What the task asks |
Begin with the line that holds "camera: 105 degrees right, 0 degrees up" and retype through the last line of the listing below, exactly; pictures are not part of the copy.

The records |
+++

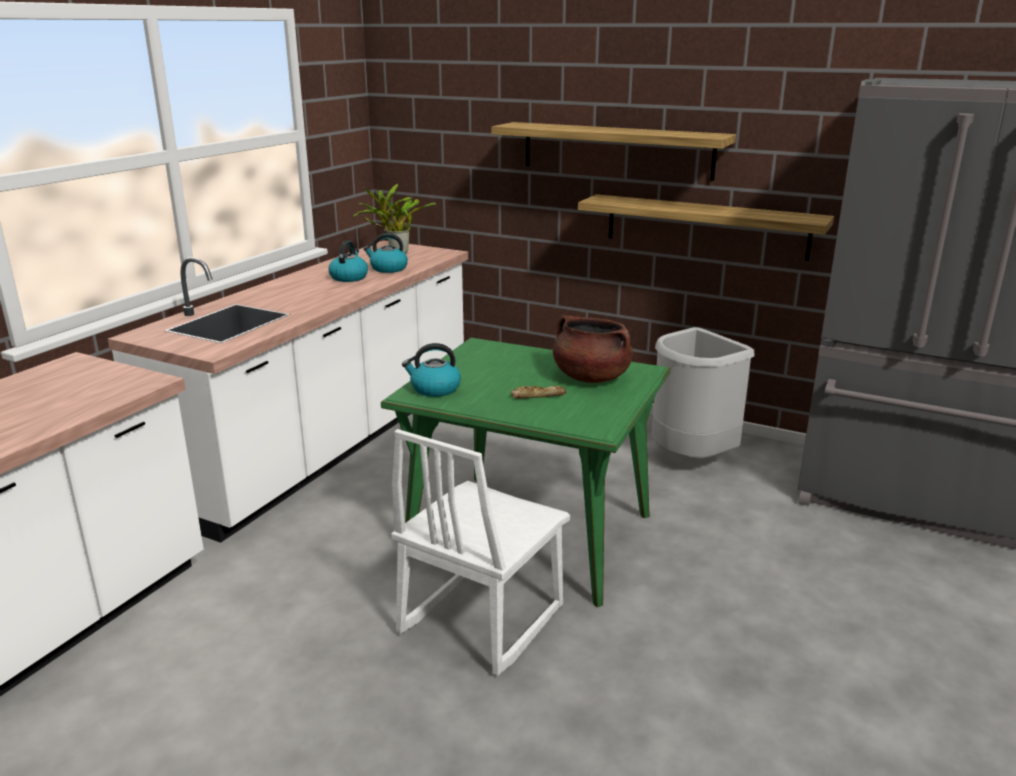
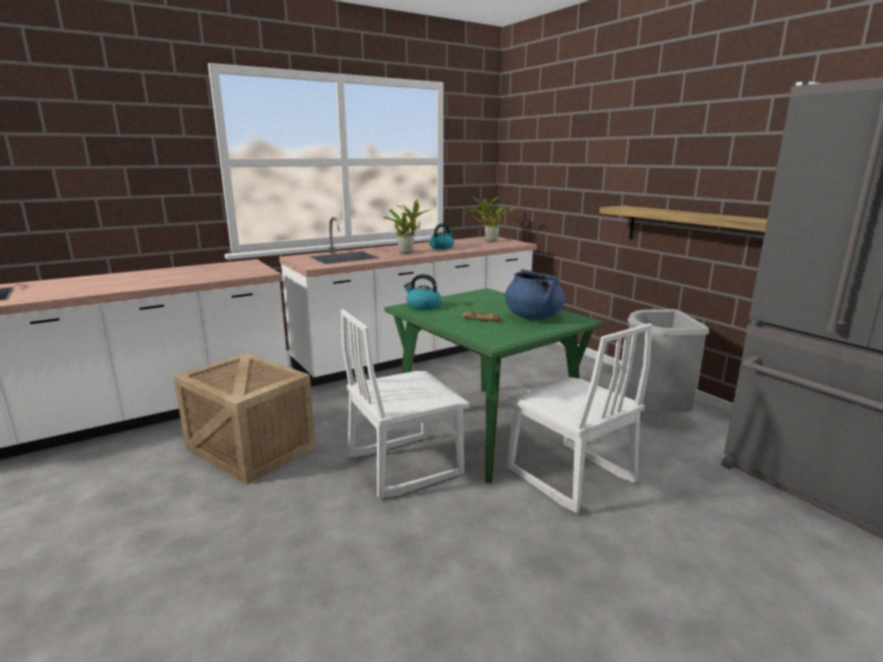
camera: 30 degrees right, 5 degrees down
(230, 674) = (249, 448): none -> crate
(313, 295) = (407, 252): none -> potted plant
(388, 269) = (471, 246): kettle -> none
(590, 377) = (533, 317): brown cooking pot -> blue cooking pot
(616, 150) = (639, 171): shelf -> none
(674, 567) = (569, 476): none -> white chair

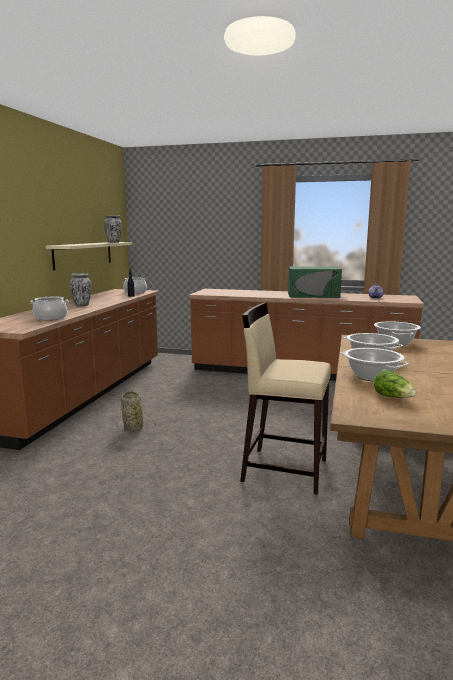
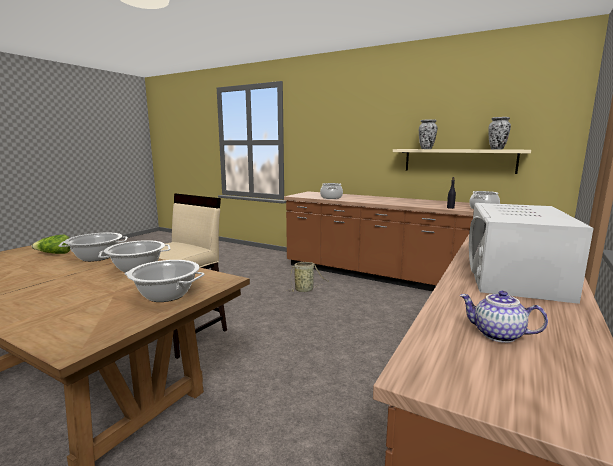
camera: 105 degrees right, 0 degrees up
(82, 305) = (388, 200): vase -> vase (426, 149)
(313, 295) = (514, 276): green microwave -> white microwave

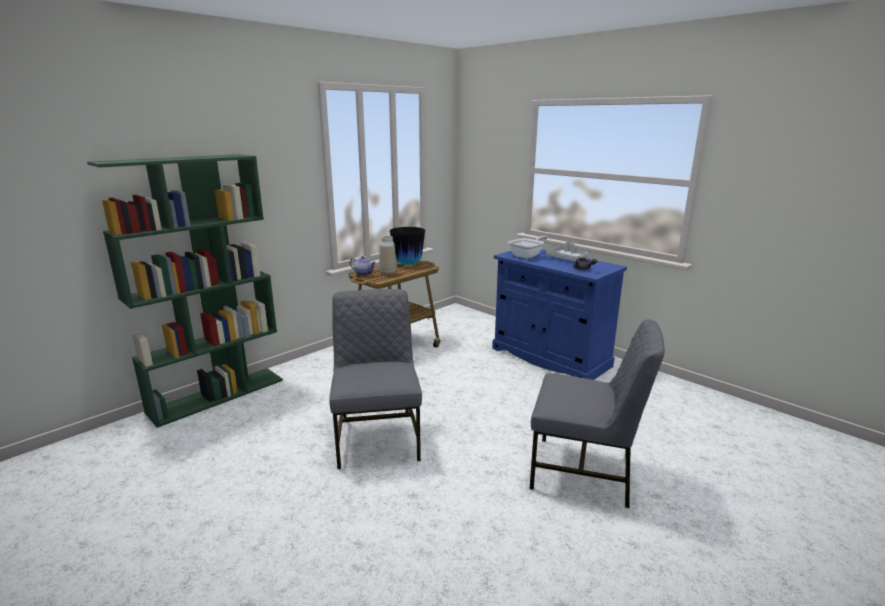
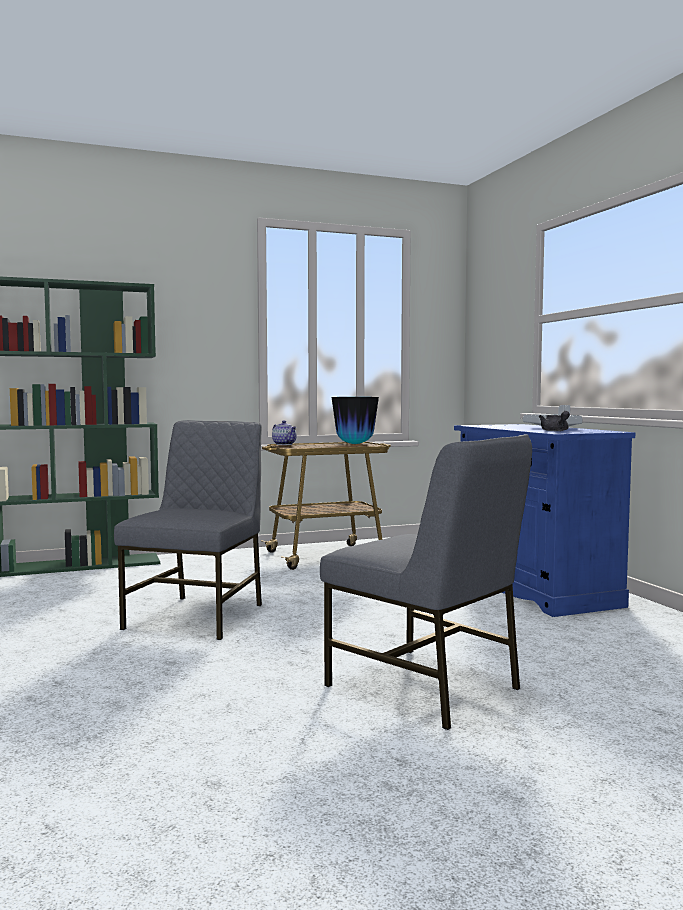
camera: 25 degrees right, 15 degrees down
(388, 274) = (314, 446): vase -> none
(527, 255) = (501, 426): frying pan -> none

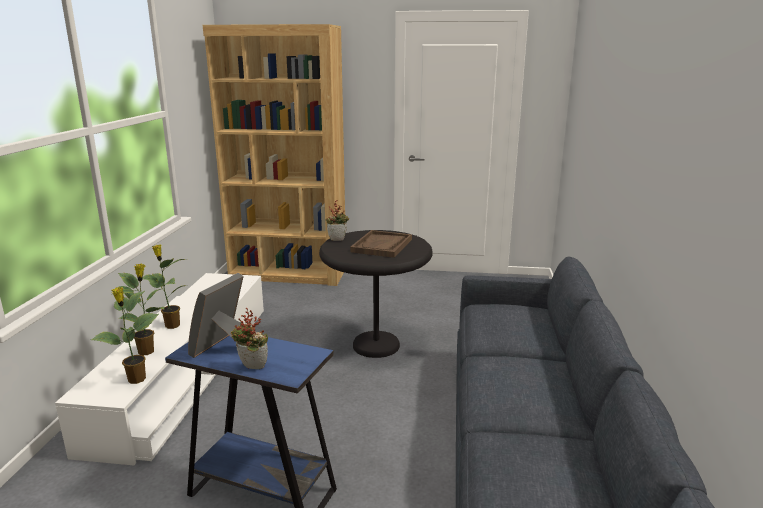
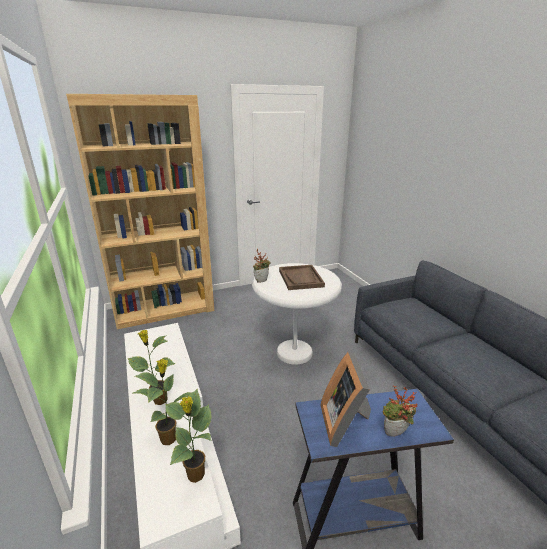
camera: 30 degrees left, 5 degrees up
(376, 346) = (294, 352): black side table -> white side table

+++

Expected output |
camera: 105 degrees right, 0 degrees up
(82, 305) = (388, 200): vase -> vase (426, 149)
(313, 295) = (514, 276): green microwave -> white microwave

camera: 25 degrees right, 15 degrees down
(388, 274) = (314, 446): vase -> none
(527, 255) = (501, 426): frying pan -> none

camera: 30 degrees left, 5 degrees up
(376, 346) = (294, 352): black side table -> white side table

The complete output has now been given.